ITEMS =>
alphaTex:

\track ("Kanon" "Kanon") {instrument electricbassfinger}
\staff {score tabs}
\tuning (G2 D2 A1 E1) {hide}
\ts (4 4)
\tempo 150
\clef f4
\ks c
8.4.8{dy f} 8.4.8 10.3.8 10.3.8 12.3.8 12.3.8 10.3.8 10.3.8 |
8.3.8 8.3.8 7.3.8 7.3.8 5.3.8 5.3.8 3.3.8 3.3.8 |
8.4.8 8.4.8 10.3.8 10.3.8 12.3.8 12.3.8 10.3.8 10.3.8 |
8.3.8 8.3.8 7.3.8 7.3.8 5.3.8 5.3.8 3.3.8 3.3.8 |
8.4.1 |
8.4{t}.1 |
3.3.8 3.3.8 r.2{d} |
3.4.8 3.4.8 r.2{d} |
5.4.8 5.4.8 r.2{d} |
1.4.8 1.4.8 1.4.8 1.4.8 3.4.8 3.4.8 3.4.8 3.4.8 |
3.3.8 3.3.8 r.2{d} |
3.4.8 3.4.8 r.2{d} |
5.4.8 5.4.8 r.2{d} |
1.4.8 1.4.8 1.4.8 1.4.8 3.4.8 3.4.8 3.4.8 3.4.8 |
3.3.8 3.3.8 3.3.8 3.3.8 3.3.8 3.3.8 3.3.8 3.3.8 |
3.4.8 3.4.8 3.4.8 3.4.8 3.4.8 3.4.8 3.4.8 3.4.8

EXERCISE =>
From the items above, extract every line that contains the string "track".

RESULT BELOW =>
\track ("Kanon" "Kanon") {instrument electricbassfinger}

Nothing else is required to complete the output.